:: Dataset ::

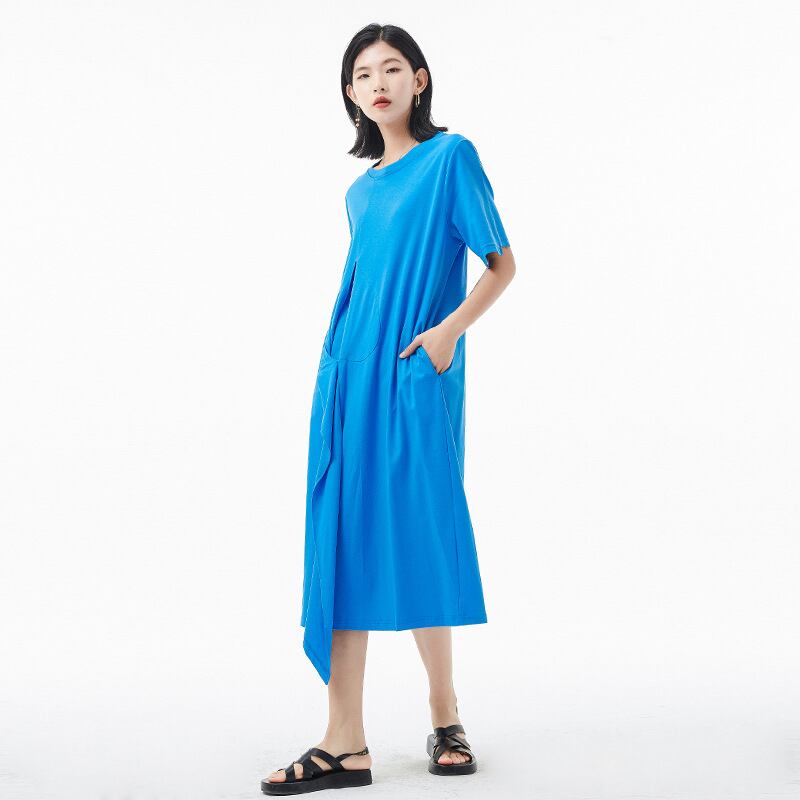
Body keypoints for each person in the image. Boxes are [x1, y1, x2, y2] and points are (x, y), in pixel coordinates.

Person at [262, 22, 516, 795]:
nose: (378, 83)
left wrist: (446, 335)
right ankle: (345, 742)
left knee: (419, 530)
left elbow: (501, 263)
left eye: (393, 68)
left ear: (420, 79)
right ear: (350, 93)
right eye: (364, 74)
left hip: (411, 373)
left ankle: (445, 711)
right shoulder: (360, 189)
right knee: (344, 539)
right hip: (349, 378)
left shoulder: (450, 158)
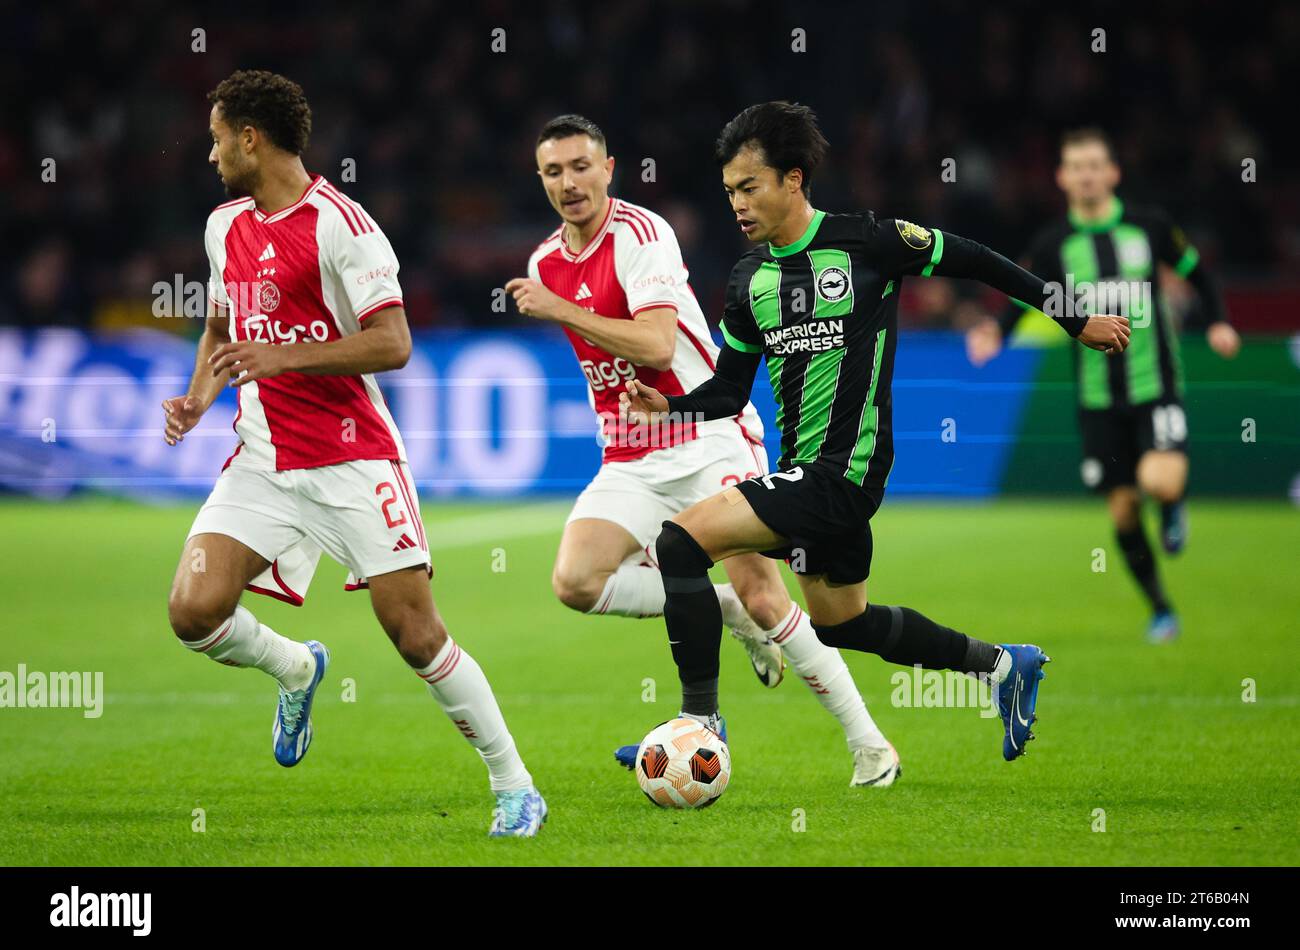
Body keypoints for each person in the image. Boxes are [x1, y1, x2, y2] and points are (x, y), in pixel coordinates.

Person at [622, 102, 1131, 762]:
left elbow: (978, 260)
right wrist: (672, 409)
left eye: (750, 187)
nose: (738, 205)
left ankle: (699, 725)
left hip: (846, 471)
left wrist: (1072, 317)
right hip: (810, 475)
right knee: (842, 623)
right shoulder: (749, 282)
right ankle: (1004, 667)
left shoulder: (869, 242)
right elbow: (728, 389)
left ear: (793, 179)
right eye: (729, 193)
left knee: (680, 543)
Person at [164, 70, 545, 836]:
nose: (209, 156)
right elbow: (218, 327)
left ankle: (515, 786)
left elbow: (393, 342)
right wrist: (200, 396)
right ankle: (296, 668)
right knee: (193, 611)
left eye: (215, 139)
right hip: (263, 459)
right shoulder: (223, 227)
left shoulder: (345, 225)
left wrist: (281, 359)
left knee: (415, 633)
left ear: (250, 138)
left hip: (352, 460)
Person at [507, 115, 899, 787]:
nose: (569, 183)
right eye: (553, 171)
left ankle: (870, 746)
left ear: (608, 169)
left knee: (766, 593)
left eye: (580, 167)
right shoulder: (547, 261)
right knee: (575, 582)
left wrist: (559, 309)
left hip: (704, 435)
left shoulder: (641, 235)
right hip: (631, 454)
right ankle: (721, 611)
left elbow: (658, 347)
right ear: (540, 179)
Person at [966, 128, 1240, 643]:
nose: (1087, 175)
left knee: (1159, 482)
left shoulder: (1150, 227)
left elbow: (1199, 273)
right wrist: (995, 335)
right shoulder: (1053, 246)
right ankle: (1160, 607)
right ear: (1062, 177)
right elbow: (1025, 295)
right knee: (1122, 509)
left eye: (1096, 165)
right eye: (1077, 166)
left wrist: (1219, 321)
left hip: (1154, 385)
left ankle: (1174, 504)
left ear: (1113, 173)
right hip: (1097, 399)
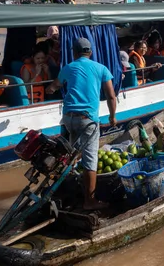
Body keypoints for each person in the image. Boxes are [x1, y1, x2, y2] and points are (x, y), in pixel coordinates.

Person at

:: Work request ::
Using the material above, copy every line in which the string "shoulder" occurs.

:: Solution to the exercise ::
right shoulder: (360, 189)
left shoulder: (450, 158)
right shoulder: (749, 282)
left shoulder: (869, 242)
right shoulder: (223, 227)
left shoulder: (345, 225)
right shoulder: (547, 261)
left shoulder: (641, 235)
left shoulder: (1150, 227)
right shoulder: (1053, 246)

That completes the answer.